Use Parser::parse_files with the parallel feature for Rayon-backed parsing of multiple files from disk.

Semantics

  • Library::parse and Parser::parse are strict by default.
  • Parser::tolerant() recovers valid blocks after malformed input and records failures and diagnostics.
  • Library expands string definitions and month constants for field access.
  • ParsedDocument can retain raw entry, field, value, comment, preamble, string, and failed-block text when preserve_raw() is enabled.
  • Source columns are 1-based Unicode scalar columns. Byte spans are also exposed for exact source slicing.
  • Writer defaults preserve source order.

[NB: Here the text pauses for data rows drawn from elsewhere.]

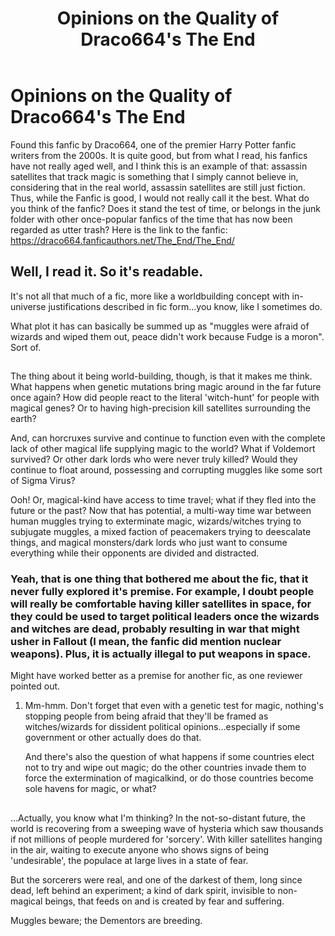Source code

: #+TITLE: Opinions on the Quality of Draco664's The End

* Opinions on the Quality of Draco664's The End
:PROPERTIES:
:Author: RaygunMan99
:Score: 3
:DateUnix: 1496783702.0
:DateShort: 2017-Jun-07
:END:
Found this fanfic by Draco664, one of the premier Harry Potter fanfic writers from the 2000s. It is quite good, but from what I read, his fanfics have not really aged well, and I think this is an example of that: assassin satellites that track magic is something that I simply cannot believe in, considering that in the real world, assassin satellites are still just fiction. Thus, while the Fanfic is good, I would not really call it the best. What do you think of the fanfic? Does it stand the test of time, or belongs in the junk folder with other once-popular fanfics of the time that has now been regarded as utter trash? Here is the link to the fanfic: [[https://draco664.fanficauthors.net/The_End/The_End/]]


** Well, I read it. So it's readable.

It's not all that much of a fic, more like a worldbuilding concept with in-universe justifications described in fic form...you know, like I sometimes do.

What plot it has can basically be summed up as "muggles were afraid of wizards and wiped them out, peace didn't work because Fudge is a moron". Sort of.

** 
   :PROPERTIES:
   :CUSTOM_ID: section
   :END:
The thing about it being world-building, though, is that it makes me think. What happens when genetic mutations bring magic around in the far future once again? How did people react to the literal 'witch-hunt' for people with magical genes? Or to having high-precision kill satellites surrounding the earth?

And, can horcruxes survive and continue to function even with the complete lack of other magical life supplying magic to the world? What if Voldemort survived? Or other dark lords who were never truly killed? Would they continue to float around, possessing and corrupting muggles like some sort of Sigma Virus?

Ooh! Or, magical-kind have access to time travel; what if they fled into the future or the past? Now that has potential, a multi-way time war between human muggles trying to exterminate magic, wizards/witches trying to subjugate muggles, a mixed faction of peacemakers trying to deescalate things, and magical monsters/dark lords who just want to consume everything while their opponents are divided and distracted.
:PROPERTIES:
:Author: Avaday_Daydream
:Score: 3
:DateUnix: 1496793857.0
:DateShort: 2017-Jun-07
:END:

*** Yeah, that is one thing that bothered me about the fic, that it never fully explored it's premise. For example, I doubt people will really be comfortable having killer satellites in space, for they could be used to target political leaders once the wizards and witches are dead, probably resulting in war that might usher in Fallout (I mean, the fanfic did mention nuclear weapons). Plus, it is actually illegal to put weapons in space.

Might have worked better as a premise for another fic, as one reviewer pointed out.
:PROPERTIES:
:Author: RaygunMan99
:Score: 2
:DateUnix: 1496797122.0
:DateShort: 2017-Jun-07
:END:

**** Mm-hmm. Don't forget that even with a genetic test for magic, nothing's stopping people from being afraid that they'll be framed as witches/wizards for dissident political opinions...especially if some government or other actually does do that.

And there's also the question of what happens if some countries elect not to try and wipe out magic; do the other countries invade them to force the extermination of magicalkind, or do those countries become sole havens for magic, or what?

** 
   :PROPERTIES:
   :CUSTOM_ID: section
   :END:
...Actually, you know what I'm thinking? In the not-so-distant future, the world is recovering from a sweeping wave of hysteria which saw thousands if not millions of people murdered for 'sorcery'. With killer satellites hanging in the air, waiting to execute anyone who shows signs of being 'undesirable', the populace at large lives in a state of fear.

But the sorcerers were real, and one of the darkest of them, long since dead, left behind an experiment; a kind of dark spirit, invisible to non-magical beings, that feeds on and is created by fear and suffering.

Muggles beware; the Dementors are breeding.
:PROPERTIES:
:Author: Avaday_Daydream
:Score: 1
:DateUnix: 1496798728.0
:DateShort: 2017-Jun-07
:END:
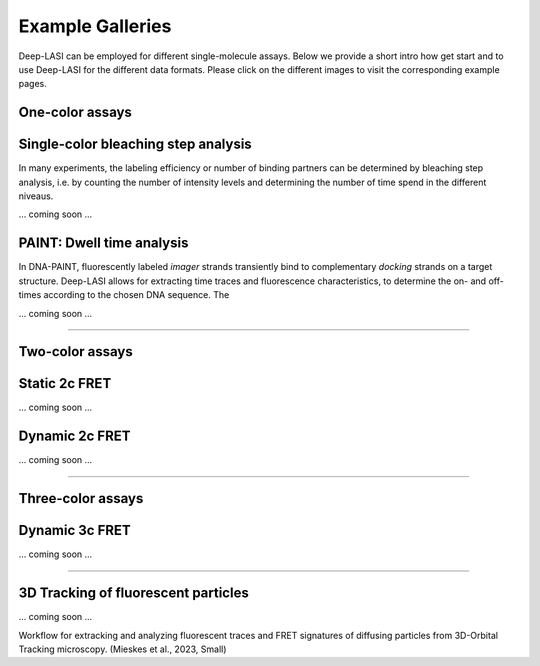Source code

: Example Galleries
=====

.. _example:

Deep-LASI can be employed for different single-molecule assays. Below we provide a short intro how get start and
to use Deep-LASI for the different data formats. Please click on the different images to visit the corresponding
example pages. 

One-color assays
------------

Single-color bleaching step analysis
------------

In many experiments, the labeling efficiency or number of binding partners can be determined by bleaching step analysis, 
i.e. by counting the number of intensity levels and determining the number of time spend in the different niveaus. 

... coming soon ... 

PAINT: Dwell time analysis
------------

In DNA-PAINT, fluorescently labeled *imager* strands transiently bind to complementary *docking* strands on a target structure. 
Deep-LASI allows for extracting time traces and fluorescence characteristics, to determine the on- and off- times 
according to the chosen DNA sequence. The

... coming soon ... 

--------------------------------------------------------------------

Two-color assays
------------

Static 2c FRET
------------

... coming soon ...


Dynamic 2c FRET
------------

... coming soon ...

--------------------------------------------------------------------

Three-color assays
------------

Dynamic 3c FRET
------------

... coming soon ...

--------------------------------------------------------------------

3D Tracking of fluorescent particles
------------

... coming soon ...

Workflow for extracking and analyzing fluorescent traces and FRET signatures of diffusing particles from 3D-Orbital Tracking microscopy. 
(Mieskes et al., 2023, Small)
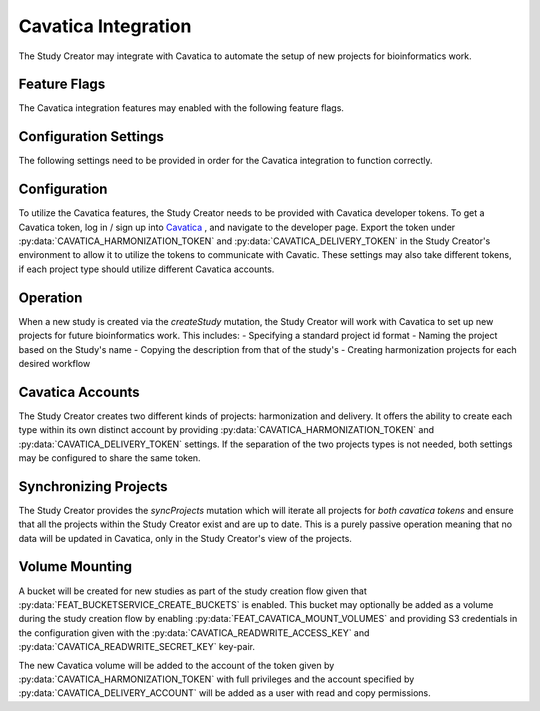 Cavatica Integration
====================

The Study Creator may integrate with Cavatica to automate the setup of new
projects for bioinformatics work.

Feature Flags
-------------

The Cavatica integration features may enabled with the following feature flags.

.. py:data:: FEAT_CAVATICA_CREATE_PROJECTS

    Create new projects in Cavatica when new studies are created

.. py:data:: FEAT_CAVATICA_COPY_USERS

   New analysis projects created by the study creator will have users copied
   over from a template project supplied by the
   :py:data:`CAVATICA_USER_ACCESS_PROJECT` setting.

.. py:data:: FEAT_CAVATICA_MOUNT_VOLUMES

   New Cavatica projects will have the study's bucket attached as a volume
   upon creation.

Configuration Settings
----------------------

The following settings need to be provided in order for the Cavatica
integration to function correctly.

.. py:data:: CAVATICA_URL

    **default:** ``https://cavatica-api.sbgenomics.com/v2``

    The url of the Cavatica api endpoint

.. py:data:: CAVATICA_HARMONIZATION_ACCOUNT

    **required**

    The username for the Cavatica account associated with the token given by
    :py:data:`CAVATICA_HARMONIZATION_TOKEN`.

.. py:data:: CAVATICA_HARMONIZATION_TOKEN

    **required**

    The api token for the harmonization Cavatica account

.. py:data:: CAVATICA_DELIVERY_ACCOUNT

    **required**

    The username for the Cavatica account associated with the token given by
    :py:data:`CAVATICA_DELIVERY_TOKEN`.

.. py:data:: CAVATICA_DELIVERY_TOKEN

    **required**

    The api token for the delivery Cavatica account

.. py:data:: CAVATICA_DEFAULT_WORKFLOWS

    **default:** ``bwa-mem,gatk-haplotypecaller``

    A comma separated list of the workflow projects to set up for a new study

.. py:data:: CAVATICA_USER_ACCESS_PROJECT

    **default:** ``kids-first-drc/user-access``

    The project_id of a Cavatica project which contains users and permissions
    that will be copied over to new Cavatica analysis projects.

.. py:data:: CAVATICA_READ_ACCESS_KEY

    **default:** ``None``

    The AWS access key for a read-only user with priviledges for the study
    buckets.

.. py:data:: CAVATICA_READ_SECRET_KEY

    **default:** ``None``

    The AWS secret key for a read-only user with priviledges for the study
    buckets.

.. py:data:: CAVATICA_READWRITE_ACCESS_KEY

    **default:** ``None``

    The AWS access key for a user with priviledges for the study buckets.

.. py:data:: CAVATICA_READWRITE_SECRET_KEY

    **default:** ``None``

    The AWS secret key for a user with priviledges for the study buckets.


Configuration
-------------

To utilize the Cavatica features, the Study Creator needs to be provided with
Cavatica developer tokens.
To get a Cavatica token, log in / sign up into `Cavatica
<https://cavatica.sbgenomics.com/developer#token/>`_ , and navigate to the
developer page.
Export the token under :py:data:`CAVATICA_HARMONIZATION_TOKEN` and
:py:data:`CAVATICA_DELIVERY_TOKEN` in the Study Creator's environment to
allow it to utilize the tokens to communicate with Cavatic.
These settings may also take different tokens, if each project type should
utilize different Cavatica accounts.


Operation
---------

When a new study is created via the `createStudy` mutation, the Study Creator
will work with Cavatica to set up new projects for future bioinformatics work.
This includes:
- Specifying a standard project id format
- Naming the project based on the Study's name
- Copying the description from that of the study's
- Creating harmonization projects for each desired workflow

Cavatica Accounts
-----------------

The Study Creator creates two different kinds of projects: harmonization and
delivery.
It offers the ability to create each type within its own distinct account by
providing :py:data:`CAVATICA_HARMONIZATION_TOKEN` and
:py:data:`CAVATICA_DELIVERY_TOKEN` settings.
If the separation of the two projects types is not needed, both settings may
be configured to share the same token.

Synchronizing Projects
----------------------

The Study Creator provides the `syncProjects` mutation which will iterate all
projects for *both cavatica tokens* and ensure that all the projects within
the Study Creator exist and are up to date.
This is a purely passive operation meaning that no data will be updated in
Cavatica, only in the Study Creator's view of the projects.

Volume Mounting
---------------

A bucket will be created for new studies as part of the study creation flow
given that :py:data:`FEAT_BUCKETSERVICE_CREATE_BUCKETS` is enabled.
This bucket may optionally be added as a volume during the study creation flow
by enabling :py:data:`FEAT_CAVATICA_MOUNT_VOLUMES` and providing S3
credentials in the configuration given with
the :py:data:`CAVATICA_READWRITE_ACCESS_KEY` and
:py:data:`CAVATICA_READWRITE_SECRET_KEY` key-pair.

The new Cavatica volume will be added to the account of the token given by
:py:data:`CAVATICA_HARMONIZATION_TOKEN` with full privileges and the account
specified by :py:data:`CAVATICA_DELIVERY_ACCOUNT` will be added as a user with
read and copy permissions.
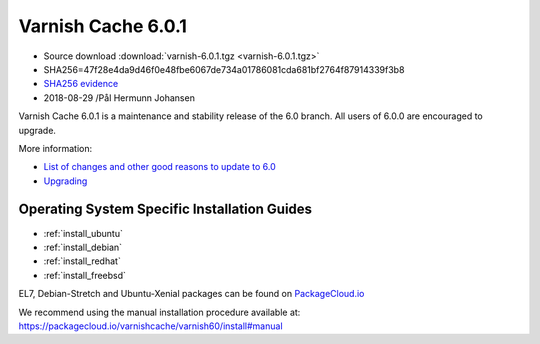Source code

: .. _rel6.0.1:

Varnish Cache 6.0.1
===================

* Source download :download:`varnish-6.0.1.tgz <varnish-6.0.1.tgz>`

* SHA256=47f28e4da9d46f0e48fbe6067de734a01786081cda681bf2764f87914339f3b8

* `SHA256 evidence <https://www.virustotal.com/en/file/47f28e4da9d46f0e48fbe6067de734a01786081cda681bf2764f87914339f3b8/analysis/1535563097/>`_

* 2018-08-29 /Pål Hermunn Johansen

Varnish Cache 6.0.1 is a maintenance and stability release of the 6.0 branch. All users of
6.0.0 are encouraged to upgrade.

More information:

* `List of changes and other good reasons to update to 6.0 </docs/6.0/whats-new/changes-6.0.html>`_

* `Upgrading </docs/6.0/whats-new/upgrading-6.0.html>`_


Operating System Specific Installation Guides
---------------------------------------------

* :ref:`install_ubuntu`
* :ref:`install_debian`
* :ref:`install_redhat`
* :ref:`install_freebsd`

EL7, Debian-Stretch and Ubuntu-Xenial
packages can be found on
`PackageCloud.io <https://packagecloud.io/varnishcache/varnish60>`_

We recommend using the manual installation procedure available at:
https://packagecloud.io/varnishcache/varnish60/install#manual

Sorting, alignment, trailing commas, and normalized output are explicit choices.

Reproducing Benchmarks

The repository includes Criterion benchmarks for parser throughput, tolerant parsing, source-preserving parsing, streaming, writing, corpus parsing, common library operations, and memory-oriented workloads.

Run the parser table:

guix shell -m manifest.scm -- env CC=gcc cargo bench --bench performance --all-features -- --noplot throughput

Run the writing table:

guix shell -m manifest.scm -- env CC=gcc cargo bench --bench performance --all-features -- --noplot writing

Python benchmark notes are in README.md.

Local Development

This repository uses a Guix manifest for local development:

guix shell -m manifest.scm --

Common gates:

cargo fmt --all -- --check
guix shell -m manifest.scm -- actionlint
cargo clippy --all-targets --all-features -- -D warnings
cargo test --all-features
cargo bench --all-features --no-run

Build and test the Python wheel:

guix shell -m manifest.scm -- maturin build --release --out target/wheels
rm -rf target/python-test
python3 - <<'PY'
from pathlib import Path
from zipfile import ZipFile

wheel = sorted(Path("target/wheels").glob("citerra-*.whl"))[-1]
target = Path("target/python-test")
target.mkdir(parents=True, exist_ok=True)
with ZipFile(wheel) as archive:
    archive.extractall(target)
PY
guix shell -m manifest.scm -- env PYTHONPATH=target/python-test python3 -m pytest tests/python

Python Package

The Python package is citerra. See README.md.

Release Process

The release workflow builds the Rust crate, Python source distribution, and ABI3 wheels for Linux, macOS, and Windows. Tagging vX.Y.Z runs release validation, creates a GitHub release, publishes to crates.io, and publishes to PyPI when the required repository environments and secrets are configured.

See RELEASE.md for the exact release gates and setup requirements.

License

Licensed under either of Apache-2.0 or MIT, at your option.